Work task A: Which barriers to the widespread use of evidence-based programs does the piece on prevention science and marketing below name?
Work task B: Can you reproduce, word for word, the part of the piece on prevention science and marketing below that begins at the words "Prevention scientists tend" and stops after "consumers of programs."?

Text shown:
+ + +

Commercial marketing is all about rolling out products and getting them into widespread use.
In the case of prevention science the products take the form of evidence-based programs, and to bring them to market a new branch of implementation science is beginning to be spoken of as a source of the necessary expertise.
On the face of it, there are parallels between the commercial and scientific processes – marketing on the one side, implementation on the other. Certainly, in its search for reliable implementation methods, prevention science is looking toward the business sector with increasing expectancy.
At least four major barriers stand in the way of the widespread use of evidence-based programs: an over-dependency on a small number of principal providers, a narrowly defined target “market”, the complicated connection between program activities and subsequent behavioral change, and – partly as a result of that complexity – a need to adhere rigidly to an implementation plan without scope or guidance for making local adaptations.
People in marketing would argue, no doubt, that prevention science invests too much in research and development and neglects the ordinary needs of the consumers whose behavior it is trying to change.
And between those two extremes of the marketing process, they would say that too little attention is given to the preferences and limitations of the “purveyors” – those who implement the programs for the benefit of the consumers.
The parallels are not perfect, but present thinking is that prevention science needs to reorient itself more closely with marketing and to base its programs on business principles. Marketing research strategies should be acknowledged in the design of prevention programs. The people who implement a program and the consumers who are expected to use it need to be consulted about delivery, format and maintenance.
Prevention scientists tend to concentrate on the theory of change associated with an evidence-based program. Marketing research, it is argued, can fortify that process by helping to tailor the style, presentation and timing of delivery and making adjustments to suit different market segments.
A handful of evidence-based programs, for example Multisystemic Therapy, Communities that Care and Life Skills Training, have already begun to bring marketing skills into the orbit of prevention science.
But, for it to happen generally, prevention scientists’ preconceptions about the market and how their role within it is defined may need to alter. Yet another behavior change is called for, in other words, but this time it is wanted from the producers not the consumers of programs.
See: Rotherman-Borus M and Duan N (2003). “Next generation of prevention interventions” Journal of American Academy Child and Adolescent Psychiatry, 42, pp 518-526.

+ + +

Information given:

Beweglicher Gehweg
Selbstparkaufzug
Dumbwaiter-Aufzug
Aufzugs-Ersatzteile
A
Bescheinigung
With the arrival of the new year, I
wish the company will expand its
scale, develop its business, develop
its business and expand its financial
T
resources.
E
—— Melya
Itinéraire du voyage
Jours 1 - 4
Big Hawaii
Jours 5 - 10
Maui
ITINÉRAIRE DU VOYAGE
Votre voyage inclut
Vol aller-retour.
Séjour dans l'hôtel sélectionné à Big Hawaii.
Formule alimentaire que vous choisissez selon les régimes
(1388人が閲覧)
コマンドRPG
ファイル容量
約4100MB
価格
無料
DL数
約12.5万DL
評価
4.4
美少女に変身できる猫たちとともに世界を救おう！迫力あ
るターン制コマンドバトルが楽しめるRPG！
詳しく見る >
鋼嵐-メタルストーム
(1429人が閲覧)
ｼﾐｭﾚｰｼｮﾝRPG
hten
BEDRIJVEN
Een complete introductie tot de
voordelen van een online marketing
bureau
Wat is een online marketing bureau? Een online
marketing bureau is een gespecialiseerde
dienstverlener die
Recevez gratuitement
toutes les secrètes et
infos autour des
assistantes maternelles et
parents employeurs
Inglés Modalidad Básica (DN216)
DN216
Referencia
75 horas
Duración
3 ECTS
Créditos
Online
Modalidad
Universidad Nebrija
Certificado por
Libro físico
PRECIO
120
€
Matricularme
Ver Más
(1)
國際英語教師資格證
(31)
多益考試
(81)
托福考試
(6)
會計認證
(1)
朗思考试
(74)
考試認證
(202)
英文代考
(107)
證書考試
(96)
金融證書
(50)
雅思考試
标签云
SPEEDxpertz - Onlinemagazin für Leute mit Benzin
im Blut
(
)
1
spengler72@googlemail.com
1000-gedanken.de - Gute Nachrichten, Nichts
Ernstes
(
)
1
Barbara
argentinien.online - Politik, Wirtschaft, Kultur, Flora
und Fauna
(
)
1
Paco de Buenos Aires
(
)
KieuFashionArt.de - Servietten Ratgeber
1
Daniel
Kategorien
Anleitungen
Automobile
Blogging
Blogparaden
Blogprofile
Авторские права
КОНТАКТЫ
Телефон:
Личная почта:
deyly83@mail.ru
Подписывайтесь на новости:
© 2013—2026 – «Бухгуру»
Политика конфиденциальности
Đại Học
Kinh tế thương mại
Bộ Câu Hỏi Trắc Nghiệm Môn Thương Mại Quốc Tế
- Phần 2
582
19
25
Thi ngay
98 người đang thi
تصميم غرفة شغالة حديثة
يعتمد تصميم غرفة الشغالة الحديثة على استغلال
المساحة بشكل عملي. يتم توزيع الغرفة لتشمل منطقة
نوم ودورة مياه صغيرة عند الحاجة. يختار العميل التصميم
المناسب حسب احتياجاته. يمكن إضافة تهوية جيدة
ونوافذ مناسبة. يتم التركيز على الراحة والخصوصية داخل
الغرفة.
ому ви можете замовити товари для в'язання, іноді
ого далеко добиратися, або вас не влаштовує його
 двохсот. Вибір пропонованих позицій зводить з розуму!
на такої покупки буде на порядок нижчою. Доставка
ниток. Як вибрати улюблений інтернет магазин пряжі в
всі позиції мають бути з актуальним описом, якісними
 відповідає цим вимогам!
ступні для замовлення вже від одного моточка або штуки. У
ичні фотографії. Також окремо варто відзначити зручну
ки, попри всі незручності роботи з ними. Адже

+ + +

Answer section A:
- An over-dependency on a small number of principal providers
- A narrowly defined target "market"
- The complicated connection between program activities and subsequent behavioral change
- A need to adhere rigidly to an implementation plan without scope or guidance for making local adaptations

Answer section B:
Prevention scientists tend to concentrate on the theory of change associated with an evidence-based program. Marketing research, it is argued, can fortify that process by helping to tailor the style, presentation and timing of delivery and making adjustments to suit different market segments.
A handful of evidence-based programs, for example Multisystemic Therapy, Communities that Care and Life Skills Training, have already begun to bring marketing skills into the orbit of prevention science.
But, for it to happen generally, prevention scientists’ preconceptions about the market and how their role within it is defined may need to alter. Yet another behavior change is called for, in other words, but this time it is wanted from the producers not the consumers of programs.